Everyone told him to sell it. "Get rid of it," his friends said. "Before it kills you." The market for beautiful horses was strong. The market for cursed beautiful horses was even stronger — there were always buyers willing to gamble their luck against superstition.
Yu Liang refused. "If the horse is cursed — brings misfortune to its owner — then selling it would simply transfer the harm to someone else. How can I, knowing what I know, sell a cursed horse to an innocent buyer? I would rather bear the curse myself than profit from someone else's misfortune."
The Ethics of Harm
The Shishuo Xinyu records this story in its chapter on 德行 — moral conduct. It is one of the most quoted passages in the entire work, because it poses a moral question that has no easy answer: When you possess something harmful, what is the right thing to do?
The utilitarian answer is simple: sell the horse, take the money, let the buyer worry about the curse. The market will sort it out. If the horse is truly cursed, the buyer will learn a lesson about buying cursed horses. If the curse is superstition, no harm is done.

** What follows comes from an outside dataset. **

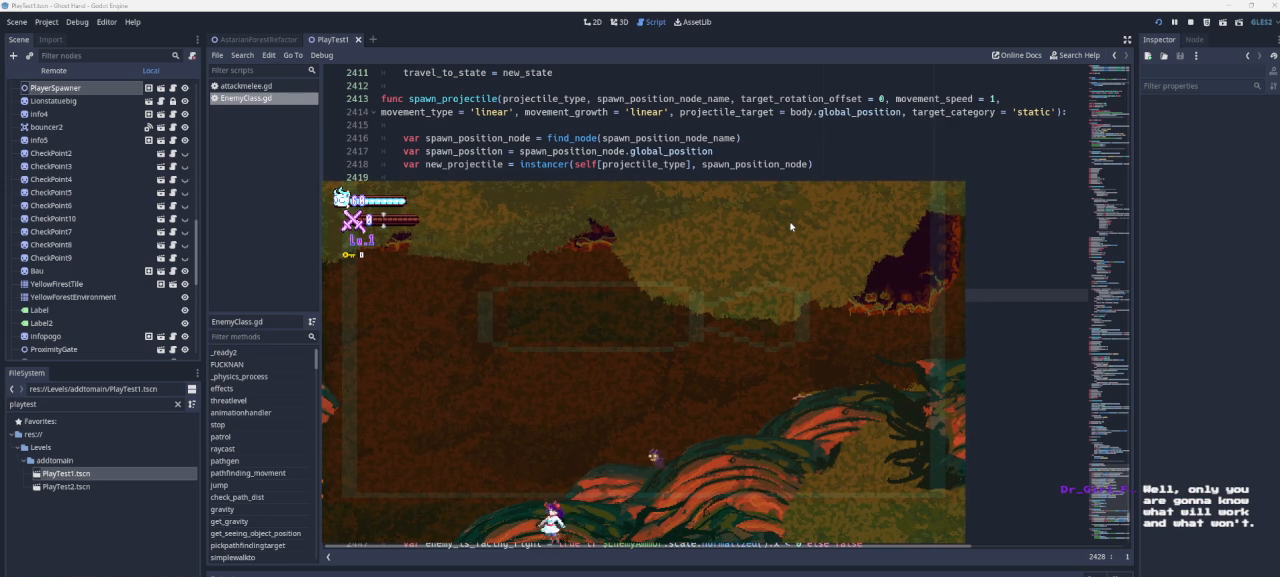
{"buttons": [], "left_stick": "left", "right_stick": "center", "events": []}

Yu Liang's answer was different. He refused to participate in a system that transferred harm from the informed to the ignorant. His ethics were not consequentialist — they were deontological. The act of selling a cursed horse was wrong, regardless of the outcome.
The Horse's Fate
Yu Liang kept the horse. He rode it carefully, with full knowledge of the risk. The horse did not kill him — or rather, it did not kill him any faster than the political intrigues of the Eastern Jin court, which was itself a kind of cursed horse that everyone rode and no one could sell.
The Shishuo Xinyu does not record what happened to the horse after Yu Liang's death. Perhaps it was buried with him. Perhaps it was finally sold. Perhaps it wandered off into the mountains, freed from the curse of being someone's property.
The Lesson
Yu Liang's story is not about horses. It is about the things we carry — the burdens we refuse to put down, not because we are saints, but because putting them down would require us to harm someone else. This is the Wei-Jin definition of virtue: not the absence of temptation, but the refusal to let temptation become someone else's problem.
He could have sold the horse. No one would have blamed him. The market was willing. The buyer was willing. Only Yu Liang was unwilling — and that unwillingness, that stubborn refusal to participate in a system of transferred harm, is what makes the story endure.